Monthly Archives: April 2017

The Story Behind the Picture – Update by Clarence Simonsen

KB700 needs a little information with the photos. The story of the famous “Ruhr Express needs little repeating, but the photos tell a hidden story, known by few. 

The date is 6 August 1943, and the first Canadian built Lancaster will be christened by the wife [Mrs. C.G. Power] of the Minister of National Air for Air in Canada. A country wide radio audience listened to the voice of Lorne Greene, but nobody knew that the Lancaster was barely able to fly. The pilot [very famous] Sqn/Leader Reg Lane detailed the events in a letter to me during my research. This was a poorly organized public relations exercise and the crew in fact had never flown together. The Lancaster was not finished and the engine instruments were not even working, so he was forced to take-off in a bomber they had never test flown and so on. They flew to Dorval, Quebec, where the bomber was placed in a hangar and completed after one month.
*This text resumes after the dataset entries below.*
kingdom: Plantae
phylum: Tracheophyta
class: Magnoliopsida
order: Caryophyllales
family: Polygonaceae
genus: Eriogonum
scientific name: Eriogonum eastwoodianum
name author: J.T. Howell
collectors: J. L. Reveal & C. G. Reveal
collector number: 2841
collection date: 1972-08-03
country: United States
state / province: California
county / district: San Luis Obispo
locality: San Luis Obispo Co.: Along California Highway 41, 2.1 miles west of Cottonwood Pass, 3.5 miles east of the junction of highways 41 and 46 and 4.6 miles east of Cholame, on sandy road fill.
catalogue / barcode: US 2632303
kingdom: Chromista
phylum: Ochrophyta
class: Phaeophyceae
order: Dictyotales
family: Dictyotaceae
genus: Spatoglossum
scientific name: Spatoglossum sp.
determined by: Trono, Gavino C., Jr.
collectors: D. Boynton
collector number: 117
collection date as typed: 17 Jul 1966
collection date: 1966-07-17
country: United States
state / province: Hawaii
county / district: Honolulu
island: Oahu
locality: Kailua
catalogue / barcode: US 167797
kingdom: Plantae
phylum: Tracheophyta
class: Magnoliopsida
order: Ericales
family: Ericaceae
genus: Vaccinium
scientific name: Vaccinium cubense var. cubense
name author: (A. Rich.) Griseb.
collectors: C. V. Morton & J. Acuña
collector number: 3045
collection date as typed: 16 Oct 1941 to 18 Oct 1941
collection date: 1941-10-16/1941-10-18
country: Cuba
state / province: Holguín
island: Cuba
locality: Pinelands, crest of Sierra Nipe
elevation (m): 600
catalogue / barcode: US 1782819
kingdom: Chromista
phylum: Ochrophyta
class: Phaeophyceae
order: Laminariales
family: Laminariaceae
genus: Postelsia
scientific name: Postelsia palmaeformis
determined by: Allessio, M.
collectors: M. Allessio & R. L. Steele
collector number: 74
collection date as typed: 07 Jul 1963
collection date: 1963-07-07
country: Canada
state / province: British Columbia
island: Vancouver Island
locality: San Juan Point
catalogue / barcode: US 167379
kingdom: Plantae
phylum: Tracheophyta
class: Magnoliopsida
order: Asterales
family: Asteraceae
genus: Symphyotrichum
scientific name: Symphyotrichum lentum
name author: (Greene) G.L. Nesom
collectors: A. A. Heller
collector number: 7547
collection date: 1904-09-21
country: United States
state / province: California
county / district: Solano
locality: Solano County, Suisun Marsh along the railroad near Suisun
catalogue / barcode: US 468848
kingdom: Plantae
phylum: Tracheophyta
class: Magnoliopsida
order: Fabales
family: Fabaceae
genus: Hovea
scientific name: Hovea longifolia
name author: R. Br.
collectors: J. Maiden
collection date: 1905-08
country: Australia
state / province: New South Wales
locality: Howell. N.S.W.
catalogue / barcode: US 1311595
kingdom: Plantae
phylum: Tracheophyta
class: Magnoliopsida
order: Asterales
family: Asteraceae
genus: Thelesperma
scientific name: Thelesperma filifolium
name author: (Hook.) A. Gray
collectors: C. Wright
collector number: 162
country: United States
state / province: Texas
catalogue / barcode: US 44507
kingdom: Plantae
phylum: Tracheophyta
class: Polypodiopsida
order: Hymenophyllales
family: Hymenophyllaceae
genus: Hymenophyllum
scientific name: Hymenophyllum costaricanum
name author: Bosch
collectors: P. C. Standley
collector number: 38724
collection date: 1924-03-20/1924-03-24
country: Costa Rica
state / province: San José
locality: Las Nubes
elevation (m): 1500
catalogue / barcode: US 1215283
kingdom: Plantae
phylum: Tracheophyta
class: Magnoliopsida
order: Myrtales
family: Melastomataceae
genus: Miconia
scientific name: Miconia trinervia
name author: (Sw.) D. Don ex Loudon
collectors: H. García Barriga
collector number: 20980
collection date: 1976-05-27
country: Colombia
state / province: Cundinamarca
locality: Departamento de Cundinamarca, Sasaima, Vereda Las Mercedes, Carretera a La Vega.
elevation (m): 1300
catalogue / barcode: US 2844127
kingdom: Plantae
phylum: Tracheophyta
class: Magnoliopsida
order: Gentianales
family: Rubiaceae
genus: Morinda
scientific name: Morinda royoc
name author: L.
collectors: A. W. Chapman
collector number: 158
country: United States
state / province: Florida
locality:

Now the hidden nose art story.

F/Sgt. Burgar – Traynor, Sask., holding Bambi

This crew was made up of RCAF members who were flown to Ottawa and presented with awards, dinners, and publicity events. The mid-upper gunner Fl/Sgt. R.K. Burgar was from Saskatoon, Sask. and while they were in Ottawa, he found a white French poodle puppy, which the crew named “Bambi.” They then arrived in Malton and the big ceremony. Burgar said the white puppy was a major attracted for all the pretty young Malton aircraft workers, which got a few of the crew a date. The crew wanted to name the Lancaster “Bambi” but of course that would never happen.

The crash photo came from ground crew member Delbert Todd, taken the morning after the accident.

This is the only photo I have found that shows the British ditch digging machine that KB700 hit in the dark, bursting the fuel tanks, etc.

The Lancaster KB700 left for England in September, and the eighth crew member was Bambi, who made the trip inside a wool lined warm flight boot, with an oxygen mask fitted over the top. That is all that is known about Bambi, and with the strict British animal control laws…?


If you have missed the whole presentation… click Lancaster Mk. X


Footnote from Clarence

The very last page is an aerial photo of RCAF Station Penhold, Alberta, under construction for a postwar [1953] NATO pilot training base. The image captured the slow destruction of our last Lancaster bombers. I still have a hard time looking at this photo, as I lived close by on a farm, but I was only nine and had no idea.